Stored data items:
*-*-*

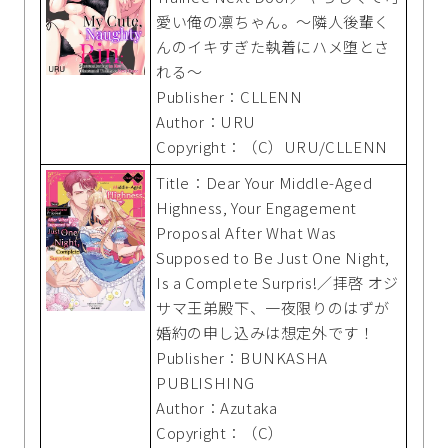
愛い俺の凛ちゃん。～隣人後輩く
んのイキすぎた執着にハメ堕とさ
れる～
Publisher：CLLENN
Author：URU
Copyright：（C）URU/CLLENN
Title：Dear Your Middle-Aged
Highness, Your Engagement
Proposal After What Was
Supposed to Be Just One Night,
Is a Complete Surpris!／拝啓 オジ
サマ王弟殿下、一夜限りのはずが
婚約の申し込みは想定外です！
Publisher：BUNKASHA
PUBLISHING
Author：Azutaka
Copyright：（C）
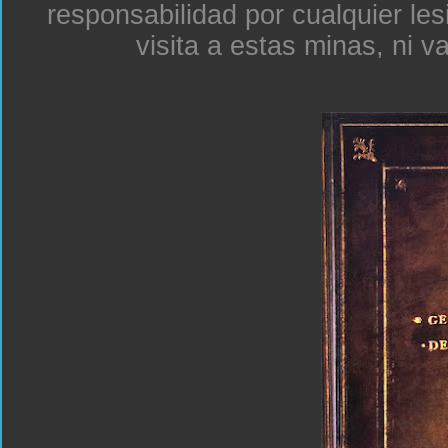
responsabilidad por cualquier le
visita a estas minas, ni v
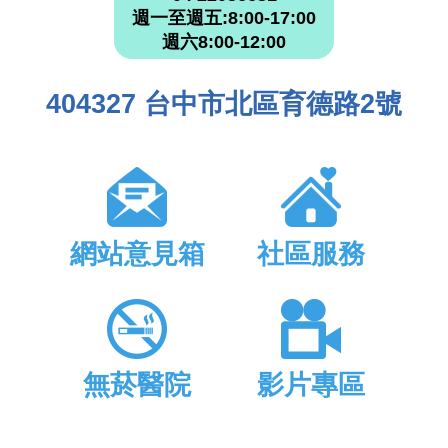
週一至週五:8:00-17:00
週六8:00-12:00
404327 台中市北區育德路2號
網站意見箱
社區服務
無菸醫院
影片專區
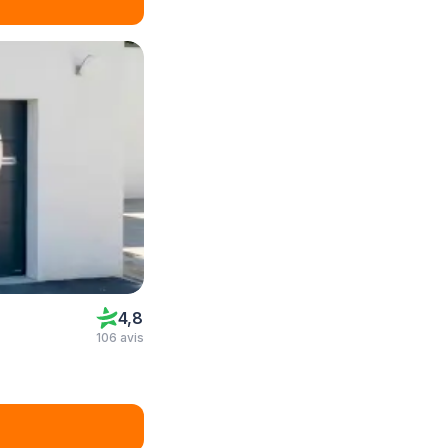
4,8
106 avis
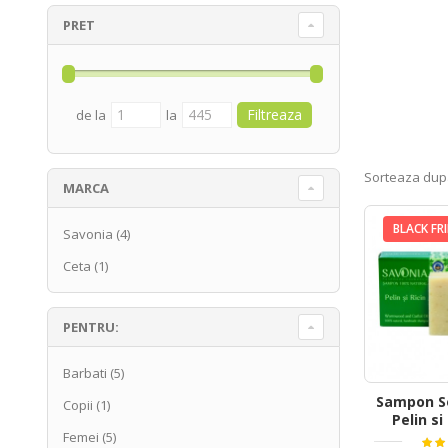
PRET
de la
la
Sorteaza dup
MARCA
BLACK FR
Savonia
(4)
Ceta
(1)
PENTRU:
Barbati
(5)
Sampon So
Copii
(1)
Pelin si
Femei
(5)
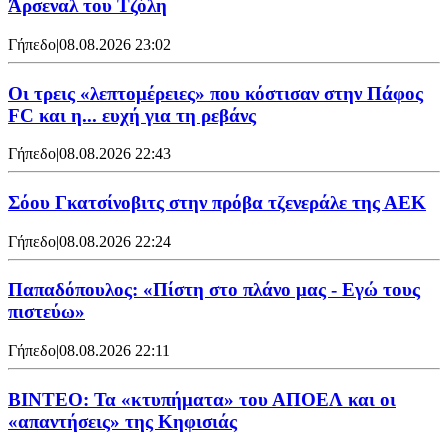
Άρσεναλ του Τζόλη
Γήπεδο
|
08.08.2026 23:02
Οι τρεις «λεπτομέρειες» που κόστισαν στην Πάφος
FC και η... ευχή για τη ρεβάνς
Γήπεδο
|
08.08.2026 22:43
Σόου Γκατσίνοβιτς στην πρόβα τζενεράλε της ΑΕΚ
Γήπεδο
|
08.08.2026 22:24
Παπαδόπουλος: «Πίστη στο πλάνο μας - Εγώ τους
πιστεύω»
Γήπεδο
|
08.08.2026 22:11
ΒΙΝΤΕΟ: Τα «κτυπήματα» του ΑΠΟΕΛ και οι
«απαντήσεις» της Κηφισιάς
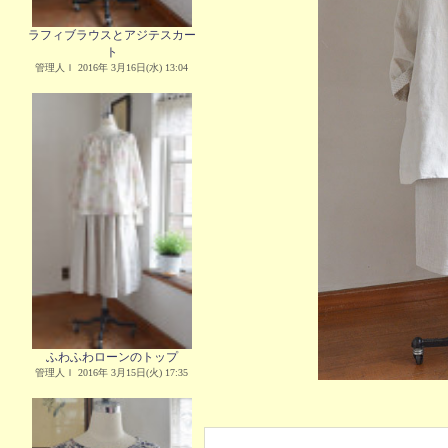
ラフィブラウスとアジテスカー
ト
管理人Ｉ 2016年 3月16日(水) 13:04
ふわふわローンのトップ
管理人Ｉ 2016年 3月15日(火) 17:35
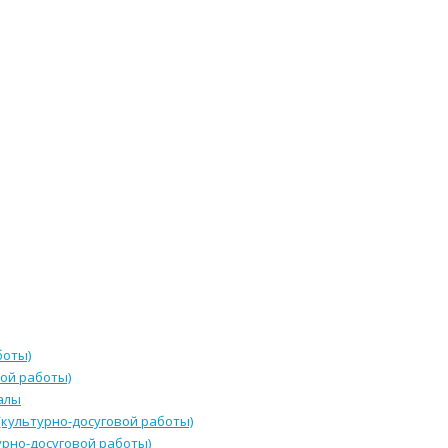
боты)
ой работы)
алы
культурно-досуговой работы)
урно-досуговой работы)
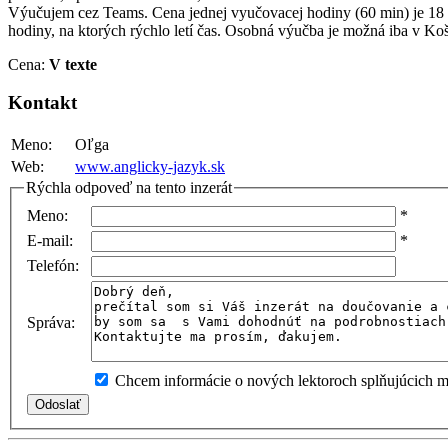
Výučujem cez Teams. Cena jednej vyučovacej hodiny (60 min) je 18 E
hodiny, na ktorých rýchlo letí čas. Osobná výučba je možná iba v K
Cena:
V texte
Kontakt
Meno:
Oľga
Web:
www.anglicky-jazyk.sk
Rýchla odpoveď na tento inzerát
Meno:
*
E-mail:
*
Telefón:
Správa:
Chcem informácie o nových lektoroch splňujúcich mo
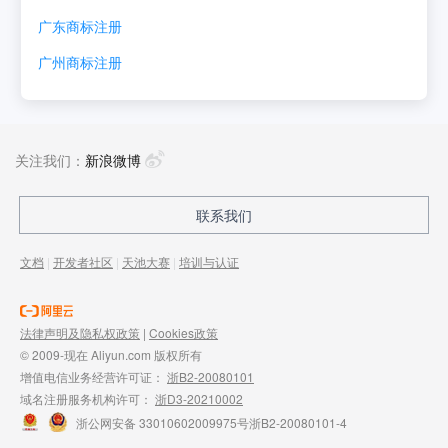
广东
商标注册
广州
商标注册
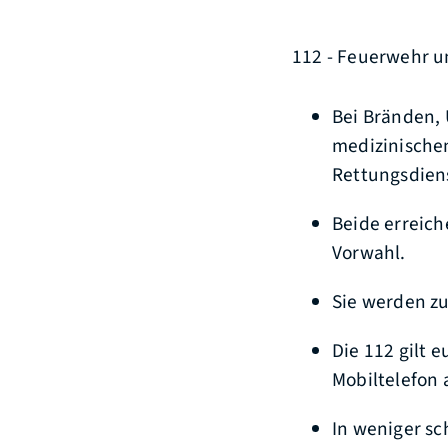
112 - Feuerwehr u
Bei Bränden, 
medizinische
Rettungsdien
Beide erreic
Vorwahl.
Sie werden zur
Die 112 gilt 
Mobiltelefon 
In weniger sc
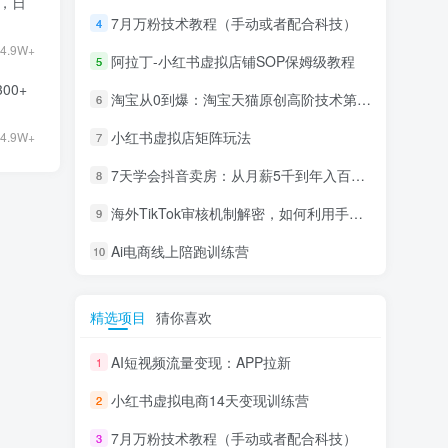
9，日
7月万粉技术教程（手动或者配合科技）
4
4.9W+
阿拉丁-小红书虚拟店铺SOP保姆级教程
5
00+
淘宝从0到爆：淘宝天猫原创高阶技术第69期
6
小红书虚拟店矩阵玩法
4.9W+
7
7天学会抖音卖房：从月薪5千到年入百万，新时代房产经纪人必备技能
8
海外TikTok审核机制解密，如何利用手法轻松搬运过审
9
Ai电商线上陪跑训练营
10
精选项目
猜你喜欢
AI短视频流量变现：APP拉新
1
小红书虚拟电商14天变现训练营
2
7月万粉技术教程（手动或者配合科技）
3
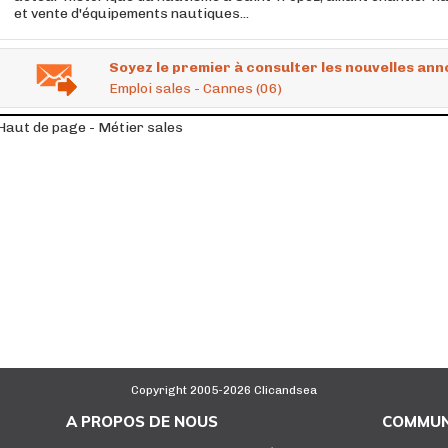
et vente d'équipements nautiques...
Soyez le premier à consulter les nouvelles ann
Emploi sales - Cannes (06)
Haut de page - Métier sales
Copyright 2005-2026 Clicandsea
A PROPOS DE NOUS
COMMUN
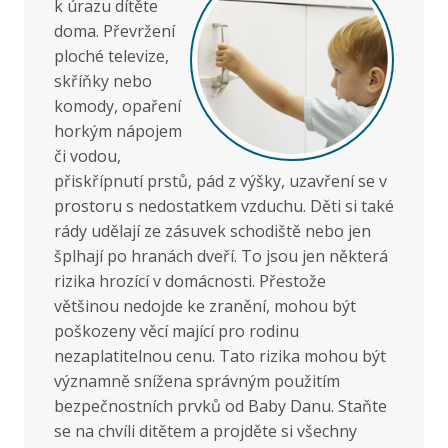
k úrazu dítěte
doma. Převržení
ploché televize,
skříňky nebo
komody, opaření
horkým nápojem
či vodou,
přiskřípnutí prstů, pád z výšky, uzavření se v
prostoru s nedostatkem vzduchu. Děti si také
rády udělají ze zásuvek schodiště nebo jen
šplhají po hranách dveří. To jsou jen některá
rizika hrozící v domácnosti. Přestože
většinou nedojde ke zranění, mohou být
poškozeny věcí mající pro rodinu
nezaplatitelnou cenu. Tato rizika mohou být
významně snížena správným použitím
bezpečnostních prvků od Baby Danu. Staňte
se na chvíli ditětem a projděte si všechny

*-*-*

● Task objective
Put the lines from the start of the items through the line containing "visita a estas minas, ni v", both included, into a Markdown table with the columns Row and Text, where Row numbers each line and Text holds the line itself, skipping blank lines. Leave the pictures out.

● Solution
| Row | Text |
|---|---|
| 1 | 愛い俺の凛ちゃん。～隣人後輩く |
| 2 | んのイキすぎた執着にハメ堕とさ |
| 3 | れる～ |
| 4 | Publisher：CLLENN |
| 5 | Author：URU |
| 6 | Copyright：（C）URU/CLLENN |
| 7 | Title：Dear Your Middle-Aged |
| 8 | Highness, Your Engagement |
| 9 | Proposal After What Was |
| 10 | Supposed to Be Just One Night, |
| 11 | Is a Complete Surpris!／拝啓 オジ |
| 12 | サマ王弟殿下、一夜限りのはずが |
| 13 | 婚約の申し込みは想定外です！ |
| 14 | Publisher：BUNKASHA |
| 15 | PUBLISHING |
| 16 | Author：Azutaka |
| 17 | Copyright：（C） |
| 18 | responsabilidad por cualquier le |
| 19 | visita a estas minas, ni v |